Showing his characteristic refusal to back down in the face of criticism, President Donald Trump deepened his defense of Confederate war memorials Thursday, sending out a series of messages on Twitter that adopted the language and arguments of white nationalists who have opposed their removal.
And Maine Gov. Paul LePage said Thursday that taking down statues of Confederate figures is “just like” removing a monument to people who died in the 9/11 attacks.

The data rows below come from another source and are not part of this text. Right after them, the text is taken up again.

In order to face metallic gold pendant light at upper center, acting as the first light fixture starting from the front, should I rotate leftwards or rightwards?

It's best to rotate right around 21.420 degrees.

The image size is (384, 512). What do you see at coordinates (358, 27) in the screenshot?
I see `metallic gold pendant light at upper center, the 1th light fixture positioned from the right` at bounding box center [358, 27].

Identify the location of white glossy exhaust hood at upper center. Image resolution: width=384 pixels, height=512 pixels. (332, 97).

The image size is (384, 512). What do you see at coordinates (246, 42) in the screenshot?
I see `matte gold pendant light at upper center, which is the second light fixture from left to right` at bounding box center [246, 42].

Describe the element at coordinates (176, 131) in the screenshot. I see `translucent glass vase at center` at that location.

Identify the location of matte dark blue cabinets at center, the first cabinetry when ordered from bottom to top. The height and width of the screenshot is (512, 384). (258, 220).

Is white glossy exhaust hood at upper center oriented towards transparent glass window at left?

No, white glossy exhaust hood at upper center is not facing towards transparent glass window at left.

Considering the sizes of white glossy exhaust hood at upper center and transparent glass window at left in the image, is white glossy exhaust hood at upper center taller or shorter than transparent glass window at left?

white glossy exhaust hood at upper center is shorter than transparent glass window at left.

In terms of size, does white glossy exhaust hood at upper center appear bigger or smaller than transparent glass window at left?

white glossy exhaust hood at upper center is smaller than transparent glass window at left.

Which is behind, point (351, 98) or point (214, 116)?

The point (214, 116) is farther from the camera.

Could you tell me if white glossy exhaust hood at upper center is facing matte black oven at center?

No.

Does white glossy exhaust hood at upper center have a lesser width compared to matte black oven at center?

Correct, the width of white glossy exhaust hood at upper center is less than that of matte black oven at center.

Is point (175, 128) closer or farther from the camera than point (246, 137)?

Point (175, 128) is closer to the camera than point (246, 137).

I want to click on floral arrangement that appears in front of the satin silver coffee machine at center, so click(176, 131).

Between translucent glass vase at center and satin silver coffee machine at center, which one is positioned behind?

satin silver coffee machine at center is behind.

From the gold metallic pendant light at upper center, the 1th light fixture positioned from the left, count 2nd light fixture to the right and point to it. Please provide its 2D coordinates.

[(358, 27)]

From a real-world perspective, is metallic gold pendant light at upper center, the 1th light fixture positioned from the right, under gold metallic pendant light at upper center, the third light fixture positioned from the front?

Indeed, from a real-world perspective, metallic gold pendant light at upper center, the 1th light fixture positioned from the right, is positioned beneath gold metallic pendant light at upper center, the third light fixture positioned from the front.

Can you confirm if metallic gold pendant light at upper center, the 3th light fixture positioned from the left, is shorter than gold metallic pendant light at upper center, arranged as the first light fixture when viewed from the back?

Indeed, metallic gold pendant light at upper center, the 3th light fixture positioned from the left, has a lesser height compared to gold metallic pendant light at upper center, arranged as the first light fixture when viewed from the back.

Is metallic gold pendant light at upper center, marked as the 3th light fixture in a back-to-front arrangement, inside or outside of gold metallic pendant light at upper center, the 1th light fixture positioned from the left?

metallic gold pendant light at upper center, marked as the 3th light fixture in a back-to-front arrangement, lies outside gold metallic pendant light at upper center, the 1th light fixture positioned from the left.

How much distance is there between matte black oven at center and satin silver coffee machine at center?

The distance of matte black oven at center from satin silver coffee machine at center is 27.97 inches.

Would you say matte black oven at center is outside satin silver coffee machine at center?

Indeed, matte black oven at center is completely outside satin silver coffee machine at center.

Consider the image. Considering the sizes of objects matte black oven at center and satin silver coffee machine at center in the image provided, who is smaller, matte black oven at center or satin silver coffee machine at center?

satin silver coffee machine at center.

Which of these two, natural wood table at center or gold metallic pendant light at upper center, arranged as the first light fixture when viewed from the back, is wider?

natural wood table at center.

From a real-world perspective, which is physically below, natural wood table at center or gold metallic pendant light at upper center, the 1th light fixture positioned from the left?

“Sad to see the history and culture of our great country being ripped apart with the removal of our beautiful statues and monuments. You … can’t change history, but you can learn from it. Robert E Lee, Stonewall Jackson – who’s next, Washington, Jefferson? So foolish! Also … the beauty that is being taken out of our cities, towns and parks will be greatly missed and never able to be comparably replaced!” the president wrote in a series of tweets.
Trump’s equation of Lee and Jackson, who took up arms against the Constitution, with Washington and Jefferson adopted one of the major arguments that defenders of the Confederate monuments have made.
Monuments to leaders of the Confederacy were erected across the South, and in some other parts of the country, mostly starting in the early years of the 20th century, as whites fought to prevent black citizens from voting and increased the strictures of segregation, which barred blacks from schools, hotels, restaurants and white sections of trains and other public accommodations.
The placement of the statues and monuments in public squares coincided with the rise of the Ku Klux Klan and the murder of thousands of blacks by lynch mobs in the early decades of the last century.
To blacks, and many white southerners, the statues have long been a symbol of racial oppression. In recent years, the movement to take them down and, in some cases, put them in museums instead of public parks, has gained strength in many southern cities.
Baltimore officials removed their Confederate monuments this week, and the mayor of Richmond, Va., the former Confederate capital, announced Wednesday that his city would begin reviewing its statues.
LePage, a Republican, made his comments comparing Confederate statues to the 9/11 memorial during an appearance Thursday morning on WGAN-AM when asked for his reaction to the deadly violence in Charlottesville, Va., over the weekend, reported The Associated Press.
LePage said he condemns “both sides” that demonstrated. He says he finds white nationalist and far-left protesters “equally as bad” and “disgusting.”
LePage said left-wing protesters who want to remove Confederate statues are ignorant of history and want to erase it. He compares them to “the Taliban in Afghanistan” in their desire to remove monuments.
LePage said he didn’t find out about the violence until Tuesday because he doesn’t watch TV or read newspapers.
The Associated Press contributed to this report.